It is most likely that you're renting your accelerator nodes and someone else is responsible for ensuring they function properly, but if you own the accelerators you do need to know how to supply a sufficient power and adequate cooling.

Power

Some high end consumer GPU cards have 2 and sometimes 3 PCI-E 8-Pin power sockets. Make sure you have as many independent 12V PCI-E 8-Pin cables plugged into the card as there are sockets. Do not use the 2 splits at one end of the same cable (also known as pigtail cable). That is if you have 2 sockets on the GPU, you want 2 PCI-E 8-Pin cables going from your PSU to the card and not one that has 2 PCI-E 8-Pin connectors at the end!
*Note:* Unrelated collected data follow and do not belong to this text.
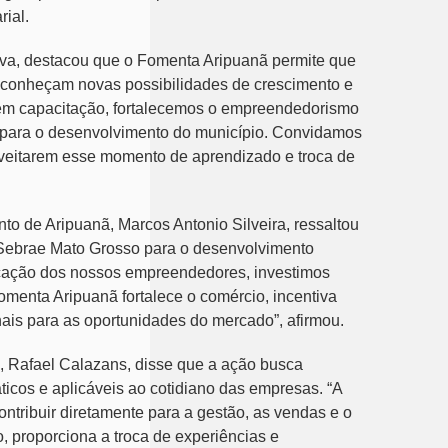
rial.
va, destacou que o Fomenta Aripuanã permite que
 conheçam novas possibilidades de crescimento e
 em capacitação, fortalecemos o empreendedorismo
 para o desenvolvimento do município. Convidamos
veitarem esse momento de aprendizado e troca de
to de Aripuanã, Marcos Antonio Silveira, ressaltou
o Sebrae Mato Grosso para o desenvolvimento
icação dos nossos empreendedores, investimos
menta Aripuanã fortalece o comércio, incentiva
ais para as oportunidades do mercado”, afirmou.
 Rafael Calazans, disse que a ação busca
cos e aplicáveis ao cotidiano das empresas. “A
tribuir diretamente para a gestão, as vendas e o
 proporciona a troca de experiências e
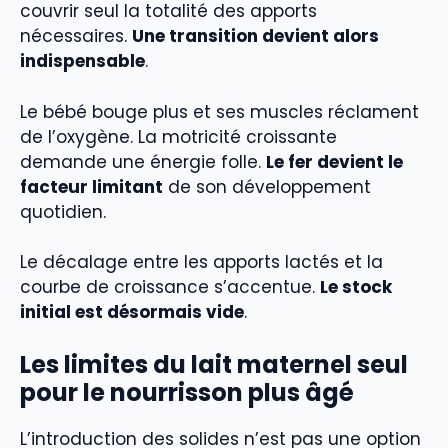
couvrir seul la totalité des apports
nécessaires.
Une transition devient alors
indispensable
.
Le bébé bouge plus et ses muscles réclament
de l’oxygène. La motricité croissante
demande une énergie folle.
Le fer devient le
facteur limitant
de son développement
quotidien.
Le décalage entre les apports lactés et la
courbe de croissance s’accentue.
Le stock
initial est désormais vide
.
Les limites du lait maternel seul
pour le nourrisson plus âgé
L’introduction des solides n’est pas une option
You won't get the full performance out of your card otherwise.

Each PCI-E 8-Pin power cable needs to be plugged into a 12V rail on the PSU side and can supply up to 150W of power.

Some other cards may use a PCI-E 12-Pin connectors, and these can deliver up to 500-600W of power.

Low end cards may use 6-Pin connectors, which supply up to 75W of power.

Additionally you want the high-end PSU that has stable voltage. Some lower quality ones may not give the card the stable voltage it needs to function at its peak.

And of course the PSU needs to have enough unused Watts to power the card.

Cooling

When a GPU gets overheated it will start throttling down and will not deliver full performance and it can even shutdown if it gets too hot.

It's hard to tell the exact best temperature to strive for when a GPU is heavily loaded, but probably anything under +80C is good, but lower is better - perhaps 70-75C is an excellent range to be in. The throttling down is likely to start at around 84-90C. But other than throttling performance a prolonged very high temperature is likely to reduce the lifespan of a GPU.